For $A\in \mathbb{R}^{n\times n}$, the singular value decomposition $A=U\Sigma V^T$ is sunch that the columns $U=(u_1, …, u_n)$, and $V = (v_1,…,v_n)$ form orthogonal bases of $\hat{n}$. If a point $x\in \mathbb{R}^n$ is mapped to a point $y\in \mathbb{R}^n$ by the transformation $A$, then the coordinates of $y$ in basis $U$ are related to the coordinates of $x$ in basis $V$ by the diagonal matrix $\Sigma:$ each coordinate is merely scaled by the corresponding singular value:
$$
y=Ax = U\Sigma V^T x \Leftrightarrow U^T y = \Sigma V^T x.
$$

The matrix $A$ maps the unit sphere into an ellipsoid with semi-axes $\sigma i u_i$.
To see this, we call $\alpha \equiv V^T x$ the coefficients of the point $x$ in the basis $V$ and those of $y$ in basis $U$ shall be called $\beta \equiv U^Ty$. All points of the circle fulfill $|x|^2_2\sum{i}\alpha ^2_i = 1$. The above statement says that $\beta _i = \sigma_i \alpha_i$. Thus for the points on the sphere we have:
$$
\sum_i \alpha_i^2 = \sum_i \beta^2_i / \sigma_i ^2 = 1,
$$
which states that the transformed points lie on an ellipsoid oriented along the axes of the basis $U$.

1.25 The Generalized (Moore Penrose) Inverse

For certain quadratic matrices one can define an inverse matrix, if $det(A)\neq 0 $. The set of all invertible matrices forms the group $GL(n)$. One can also define a (generalized) inverse (also called pseudo inverse) for an arbirary (non-quadratic) matrix $A\in \mathbb{R}^{m\times n}$. If its SVD is $A=U\Sigma V^T$, the pseudo inverse is deined as:
$$
A^{\dagger} = V\Sigma ^{\dagger} U^{T}, \ where \ \Sigma{\dagger}=\left(
\begin{aligned} &\Sigma_1^{-1} &0 \\
&0 &0\end{aligned}\right)_{n\times m}
$$
where $\Sigma_1$ is the diagonal matrix of non-zero singular values.
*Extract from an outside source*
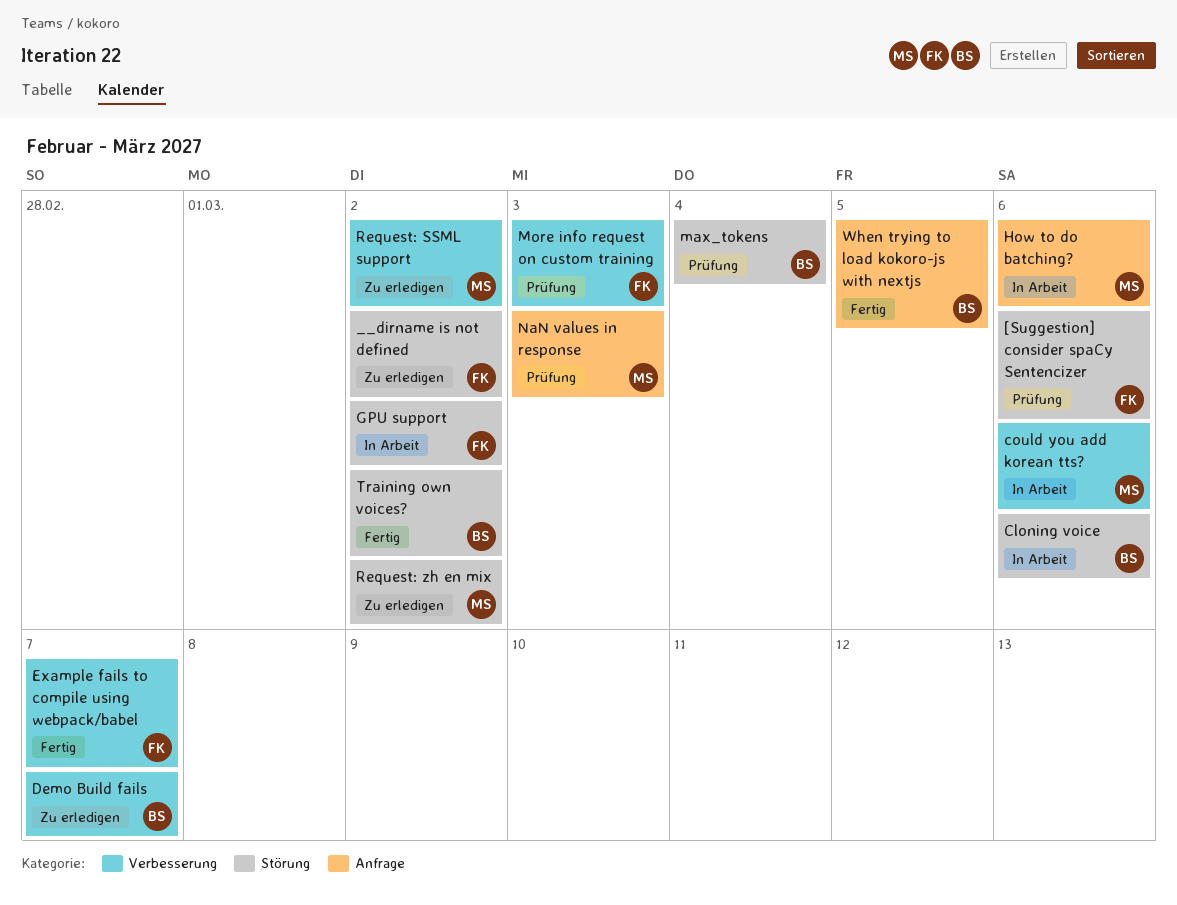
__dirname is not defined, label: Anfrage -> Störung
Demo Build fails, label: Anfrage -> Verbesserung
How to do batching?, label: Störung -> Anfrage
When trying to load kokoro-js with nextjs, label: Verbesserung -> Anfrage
In Matlab: X=pinv(A). In particular, the pseudo inverse can be employed in a singular fashion as the inverse of quadratic invertible matrices:
$$
AA^{\dagger}A=A, \quad A^{\dagger}AA^{\dagger}=A{\dagger}.
$$

The linear system $Ax=b$ with $A\in \mathbb{R}^{m\times n}$ of rank $r\leq \min(m,n)$ can have multiple por no solutions. $x_{min}=A^{\dagger}b$ is among all minimizers of $|Ax-b|^2$ the one with the smallest norm $|x|$.